== Exercise brief ==
Reproduce all of the material below word for word, leaving every line unchanged.

(Collection entries)
···

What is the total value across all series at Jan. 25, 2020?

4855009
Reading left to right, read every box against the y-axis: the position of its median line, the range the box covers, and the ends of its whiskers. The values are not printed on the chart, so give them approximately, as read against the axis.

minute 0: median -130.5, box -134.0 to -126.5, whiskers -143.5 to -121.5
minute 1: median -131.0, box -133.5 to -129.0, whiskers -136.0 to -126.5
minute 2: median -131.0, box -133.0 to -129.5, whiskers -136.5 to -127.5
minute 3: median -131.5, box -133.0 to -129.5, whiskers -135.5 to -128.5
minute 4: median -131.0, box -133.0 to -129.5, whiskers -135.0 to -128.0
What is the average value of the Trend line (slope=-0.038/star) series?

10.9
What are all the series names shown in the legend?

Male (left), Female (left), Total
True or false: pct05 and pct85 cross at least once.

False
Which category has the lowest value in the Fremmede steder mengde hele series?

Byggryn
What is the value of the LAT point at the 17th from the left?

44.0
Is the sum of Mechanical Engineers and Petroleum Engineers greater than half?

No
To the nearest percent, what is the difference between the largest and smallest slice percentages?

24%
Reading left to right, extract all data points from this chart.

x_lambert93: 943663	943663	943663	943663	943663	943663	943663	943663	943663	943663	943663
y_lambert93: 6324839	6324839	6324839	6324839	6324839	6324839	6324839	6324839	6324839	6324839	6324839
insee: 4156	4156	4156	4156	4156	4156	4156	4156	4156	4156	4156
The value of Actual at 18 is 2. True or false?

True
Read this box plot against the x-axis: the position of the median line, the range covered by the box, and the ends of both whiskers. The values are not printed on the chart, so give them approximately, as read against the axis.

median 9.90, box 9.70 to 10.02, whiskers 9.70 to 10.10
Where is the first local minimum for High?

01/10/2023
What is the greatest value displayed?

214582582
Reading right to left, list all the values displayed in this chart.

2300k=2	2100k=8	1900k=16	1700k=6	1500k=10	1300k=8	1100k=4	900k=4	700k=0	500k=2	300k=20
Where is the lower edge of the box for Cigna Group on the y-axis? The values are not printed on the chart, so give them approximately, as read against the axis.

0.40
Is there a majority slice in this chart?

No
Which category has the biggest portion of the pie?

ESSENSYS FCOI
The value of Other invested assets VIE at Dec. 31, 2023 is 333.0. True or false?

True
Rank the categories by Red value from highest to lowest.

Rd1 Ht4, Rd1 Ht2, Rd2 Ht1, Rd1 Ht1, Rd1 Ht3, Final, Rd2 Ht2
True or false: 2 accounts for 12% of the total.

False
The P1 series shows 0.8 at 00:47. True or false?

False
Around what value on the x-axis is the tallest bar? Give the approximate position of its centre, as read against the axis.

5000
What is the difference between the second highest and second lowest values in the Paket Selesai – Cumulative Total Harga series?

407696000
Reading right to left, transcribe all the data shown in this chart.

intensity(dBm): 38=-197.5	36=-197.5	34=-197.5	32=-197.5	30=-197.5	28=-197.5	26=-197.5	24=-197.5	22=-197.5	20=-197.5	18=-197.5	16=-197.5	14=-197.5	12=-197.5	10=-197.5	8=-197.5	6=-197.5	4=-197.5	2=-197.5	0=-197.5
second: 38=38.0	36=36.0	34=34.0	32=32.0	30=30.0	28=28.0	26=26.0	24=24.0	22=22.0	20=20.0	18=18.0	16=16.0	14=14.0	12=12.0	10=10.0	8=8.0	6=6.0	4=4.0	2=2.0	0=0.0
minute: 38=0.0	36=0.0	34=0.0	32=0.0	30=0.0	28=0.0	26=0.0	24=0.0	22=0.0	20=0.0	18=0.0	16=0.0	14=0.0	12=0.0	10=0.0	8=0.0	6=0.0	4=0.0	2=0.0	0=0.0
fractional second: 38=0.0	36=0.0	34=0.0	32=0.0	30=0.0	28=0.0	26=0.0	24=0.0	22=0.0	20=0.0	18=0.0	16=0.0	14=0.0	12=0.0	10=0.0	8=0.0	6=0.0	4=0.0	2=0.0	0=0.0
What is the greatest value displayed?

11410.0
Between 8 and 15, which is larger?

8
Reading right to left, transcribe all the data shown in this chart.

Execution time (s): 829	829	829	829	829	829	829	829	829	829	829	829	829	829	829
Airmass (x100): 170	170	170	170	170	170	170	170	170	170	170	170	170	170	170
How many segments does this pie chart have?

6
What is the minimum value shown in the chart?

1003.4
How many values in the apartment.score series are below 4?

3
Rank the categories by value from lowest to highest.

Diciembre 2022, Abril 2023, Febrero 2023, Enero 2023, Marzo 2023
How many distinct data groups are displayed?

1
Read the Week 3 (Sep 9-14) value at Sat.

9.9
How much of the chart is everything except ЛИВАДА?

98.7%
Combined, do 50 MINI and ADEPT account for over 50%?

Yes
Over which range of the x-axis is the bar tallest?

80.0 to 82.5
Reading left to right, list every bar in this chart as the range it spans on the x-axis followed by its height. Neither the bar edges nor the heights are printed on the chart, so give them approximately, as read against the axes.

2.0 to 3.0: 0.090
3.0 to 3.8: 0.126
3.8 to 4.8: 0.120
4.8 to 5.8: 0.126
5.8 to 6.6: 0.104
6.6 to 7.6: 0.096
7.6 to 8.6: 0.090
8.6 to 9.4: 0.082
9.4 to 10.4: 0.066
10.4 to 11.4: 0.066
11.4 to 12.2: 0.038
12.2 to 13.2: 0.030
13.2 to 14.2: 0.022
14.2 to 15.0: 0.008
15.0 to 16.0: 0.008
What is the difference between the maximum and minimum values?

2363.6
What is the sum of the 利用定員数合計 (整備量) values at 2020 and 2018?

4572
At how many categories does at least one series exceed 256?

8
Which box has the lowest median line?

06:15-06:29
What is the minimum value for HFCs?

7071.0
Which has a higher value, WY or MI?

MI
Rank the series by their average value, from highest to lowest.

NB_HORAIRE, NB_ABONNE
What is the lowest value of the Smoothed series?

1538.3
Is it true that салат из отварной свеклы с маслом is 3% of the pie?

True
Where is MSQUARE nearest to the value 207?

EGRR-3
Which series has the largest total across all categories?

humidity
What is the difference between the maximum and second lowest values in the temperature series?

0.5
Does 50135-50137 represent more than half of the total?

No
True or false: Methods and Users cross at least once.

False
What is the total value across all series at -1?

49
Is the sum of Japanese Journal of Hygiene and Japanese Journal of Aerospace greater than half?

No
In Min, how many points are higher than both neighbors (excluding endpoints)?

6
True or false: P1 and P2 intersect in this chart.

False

···

== Worked solution ==
What is the total value across all series at Jan. 25, 2020?

4855009
Reading left to right, read every box against the y-axis: the position of its median line, the range the box covers, and the ends of its whiskers. The values are not printed on the chart, so give them approximately, as read against the axis.

minute 0: median -130.5, box -134.0 to -126.5, whiskers -143.5 to -121.5
minute 1: median -131.0, box -133.5 to -129.0, whiskers -136.0 to -126.5
minute 2: median -131.0, box -133.0 to -129.5, whiskers -136.5 to -127.5
minute 3: median -131.5, box -133.0 to -129.5, whiskers -135.5 to -128.5
minute 4: median -131.0, box -133.0 to -129.5, whiskers -135.0 to -128.0
What is the average value of the Trend line (slope=-0.038/star) series?

10.9
What are all the series names shown in the legend?

Male (left), Female (left), Total
True or false: pct05 and pct85 cross at least once.

False
Which category has the lowest value in the Fremmede steder mengde hele series?

Byggryn
What is the value of the LAT point at the 17th from the left?

44.0
Is the sum of Mechanical Engineers and Petroleum Engineers greater than half?

No
To the nearest percent, what is the difference between the largest and smallest slice percentages?

24%
Reading left to right, extract all data points from this chart.

x_lambert93: 943663	943663	943663	943663	943663	943663	943663	943663	943663	943663	943663
y_lambert93: 6324839	6324839	6324839	6324839	6324839	6324839	6324839	6324839	6324839	6324839	6324839
insee: 4156	4156	4156	4156	4156	4156	4156	4156	4156	4156	4156
The value of Actual at 18 is 2. True or false?

True
Read this box plot against the x-axis: the position of the median line, the range covered by the box, and the ends of both whiskers. The values are not printed on the chart, so give them approximately, as read against the axis.

median 9.90, box 9.70 to 10.02, whiskers 9.70 to 10.10
Where is the first local minimum for High?

01/10/2023
What is the greatest value displayed?

214582582
Reading right to left, list all the values displayed in this chart.

2300k=2	2100k=8	1900k=16	1700k=6	1500k=10	1300k=8	1100k=4	900k=4	700k=0	500k=2	300k=20
Where is the lower edge of the box for Cigna Group on the y-axis? The values are not printed on the chart, so give them approximately, as read against the axis.

0.40
Is there a majority slice in this chart?

No
Which category has the biggest portion of the pie?

ESSENSYS FCOI
The value of Other invested assets VIE at Dec. 31, 2023 is 333.0. True or false?

True
Rank the categories by Red value from highest to lowest.

Rd1 Ht4, Rd1 Ht2, Rd2 Ht1, Rd1 Ht1, Rd1 Ht3, Final, Rd2 Ht2
True or false: 2 accounts for 12% of the total.

False
The P1 series shows 0.8 at 00:47. True or false?

False
Around what value on the x-axis is the tallest bar? Give the approximate position of its centre, as read against the axis.

5000
What is the difference between the second highest and second lowest values in the Paket Selesai – Cumulative Total Harga series?

407696000
Reading right to left, transcribe all the data shown in this chart.

intensity(dBm): 38=-197.5	36=-197.5	34=-197.5	32=-197.5	30=-197.5	28=-197.5	26=-197.5	24=-197.5	22=-197.5	20=-197.5	18=-197.5	16=-197.5	14=-197.5	12=-197.5	10=-197.5	8=-197.5	6=-197.5	4=-197.5	2=-197.5	0=-197.5
second: 38=38.0	36=36.0	34=34.0	32=32.0	30=30.0	28=28.0	26=26.0	24=24.0	22=22.0	20=20.0	18=18.0	16=16.0	14=14.0	12=12.0	10=10.0	8=8.0	6=6.0	4=4.0	2=2.0	0=0.0
minute: 38=0.0	36=0.0	34=0.0	32=0.0	30=0.0	28=0.0	26=0.0	24=0.0	22=0.0	20=0.0	18=0.0	16=0.0	14=0.0	12=0.0	10=0.0	8=0.0	6=0.0	4=0.0	2=0.0	0=0.0
fractional second: 38=0.0	36=0.0	34=0.0	32=0.0	30=0.0	28=0.0	26=0.0	24=0.0	22=0.0	20=0.0	18=0.0	16=0.0	14=0.0	12=0.0	10=0.0	8=0.0	6=0.0	4=0.0	2=0.0	0=0.0
What is the greatest value displayed?

11410.0
Between 8 and 15, which is larger?

8
Reading right to left, transcribe all the data shown in this chart.

Execution time (s): 829	829	829	829	829	829	829	829	829	829	829	829	829	829	829
Airmass (x100): 170	170	170	170	170	170	170	170	170	170	170	170	170	170	170
How many segments does this pie chart have?

6
What is the minimum value shown in the chart?

1003.4
How many values in the apartment.score series are below 4?

3
Rank the categories by value from lowest to highest.

Diciembre 2022, Abril 2023, Febrero 2023, Enero 2023, Marzo 2023
How many distinct data groups are displayed?

1
Read the Week 3 (Sep 9-14) value at Sat.

9.9
How much of the chart is everything except ЛИВАДА?

98.7%
Combined, do 50 MINI and ADEPT account for over 50%?

Yes
Over which range of the x-axis is the bar tallest?

80.0 to 82.5
Reading left to right, list every bar in this chart as the range it spans on the x-axis followed by its height. Neither the bar edges nor the heights are printed on the chart, so give them approximately, as read against the axes.

2.0 to 3.0: 0.090
3.0 to 3.8: 0.126
3.8 to 4.8: 0.120
4.8 to 5.8: 0.126
5.8 to 6.6: 0.104
6.6 to 7.6: 0.096
7.6 to 8.6: 0.090
8.6 to 9.4: 0.082
9.4 to 10.4: 0.066
10.4 to 11.4: 0.066
11.4 to 12.2: 0.038
12.2 to 13.2: 0.030
13.2 to 14.2: 0.022
14.2 to 15.0: 0.008
15.0 to 16.0: 0.008
What is the difference between the maximum and minimum values?

2363.6
What is the sum of the 利用定員数合計 (整備量) values at 2020 and 2018?

4572
At how many categories does at least one series exceed 256?

8
Which box has the lowest median line?

06:15-06:29
What is the minimum value for HFCs?

7071.0
Which has a higher value, WY or MI?

MI
Rank the series by their average value, from highest to lowest.

NB_HORAIRE, NB_ABONNE
What is the lowest value of the Smoothed series?

1538.3
Is it true that салат из отварной свеклы с маслом is 3% of the pie?

True
Where is MSQUARE nearest to the value 207?

EGRR-3
Which series has the largest total across all categories?

humidity
What is the difference between the maximum and second lowest values in the temperature series?

0.5
Does 50135-50137 represent more than half of the total?

No
True or false: Methods and Users cross at least once.

False
What is the total value across all series at -1?

49
Is the sum of Japanese Journal of Hygiene and Japanese Journal of Aerospace greater than half?

No
In Min, how many points are higher than both neighbors (excluding endpoints)?

6
True or false: P1 and P2 intersect in this chart.

False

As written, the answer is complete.